Generally, Plaintiff's Complaint alleges that certain events occurred at Clinton Correctional Facility ("Clinton C.F.") in January 2004 which precipitated a pattern of retaliation against him later in 2004.

In particular, Plaintiff alleges that, on January 15, 2004, Defendant LaBonte told Inmate Peter Grieco, Plaintiff's co-worker, that (1) he (LaBonte) believed Plaintiff was a homosexual because Plaintiff associated with inmate Mark Brooks, and (2) Plaintiff and Brooks would not be allowed to work in the same program at the same time. AC ¶ 8. Plaintiff alleges that, after Inmate Grieco told Plaintiff about his conversation with Defendant LaBonte, Plaintiff confronted Defendant LaBonte about the conversation, whereupon LaBonte repeated the statements to Plaintiff, adding that "as long as plaintiff is assigned at the Church, inmate Brooks will `NEVER' be assigned, for fear of `homosexual acts' being committed between plaintiff and inmate Brooks." AC ¶¶ 9, 11. Plaintiff alleges that, in response, he told Defendant LaBonte that he is not homosexual and is only friends with Brooks. AC ¶ 12.

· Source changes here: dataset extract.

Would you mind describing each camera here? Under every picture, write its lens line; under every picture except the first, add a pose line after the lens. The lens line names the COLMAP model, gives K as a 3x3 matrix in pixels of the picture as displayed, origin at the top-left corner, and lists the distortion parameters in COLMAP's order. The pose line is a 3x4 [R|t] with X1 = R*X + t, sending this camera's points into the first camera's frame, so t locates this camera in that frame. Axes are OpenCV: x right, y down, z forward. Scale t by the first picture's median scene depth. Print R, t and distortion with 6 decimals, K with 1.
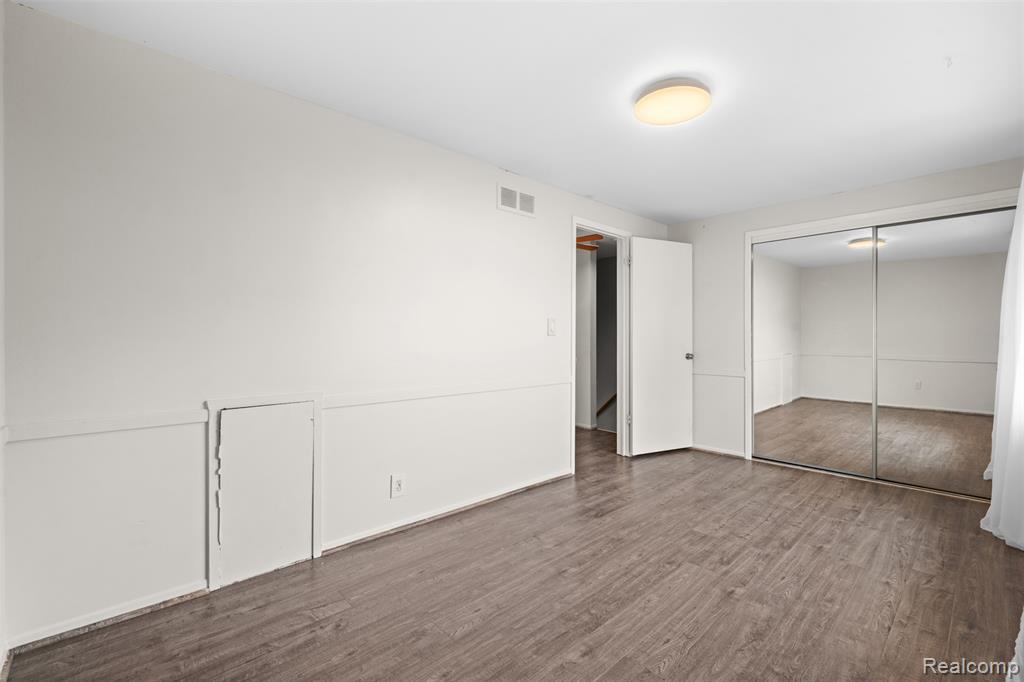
lens RADIAL K [[450.6, 0, 514.1], [0, 450.6, 336.0], [0, 0, 1]] dist [-0.002336, -0.000088]
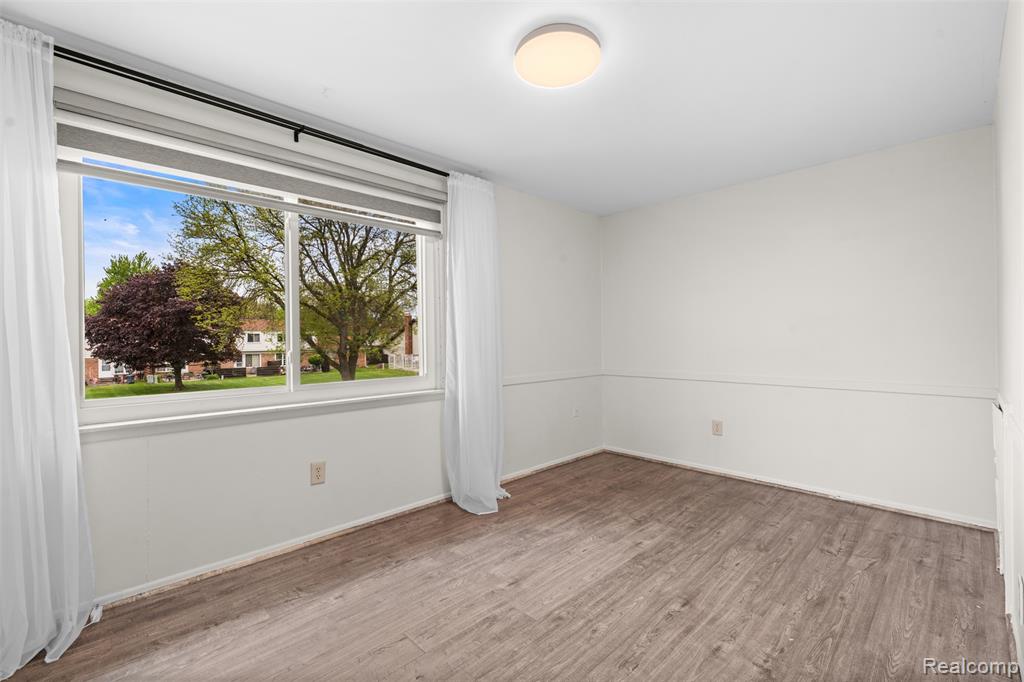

Furthermore, Plaintiff alleges that, on January 28, 2004, he appeared before the Clinton C.F. Assessment and Program Preparation Unit ("A.P.P.U.")11 Program Committee, which was comprised of Defendants Facteau, Garbera, and Ward, as well as "Teacher Ms. Barber" and an "unknown lady." AC ¶ 15. Plaintiff alleges that Defendant Garbera told Plaintiff that they all knew about Plaintiff and Inmate Brooks "being an item," and that Plaintiff could not change his work program to be closer to Brooks. AC ¶ 16. Plaintiff alleges that, when he stated that he had never been homosexual, Defendants Facteau, Ward and Garbera stated that Plaintiff was "guilty by association" with Brooks, a known homosexual, and that, as a result, he should get used to being treated as a homosexual. AC ¶¶ 21, 22.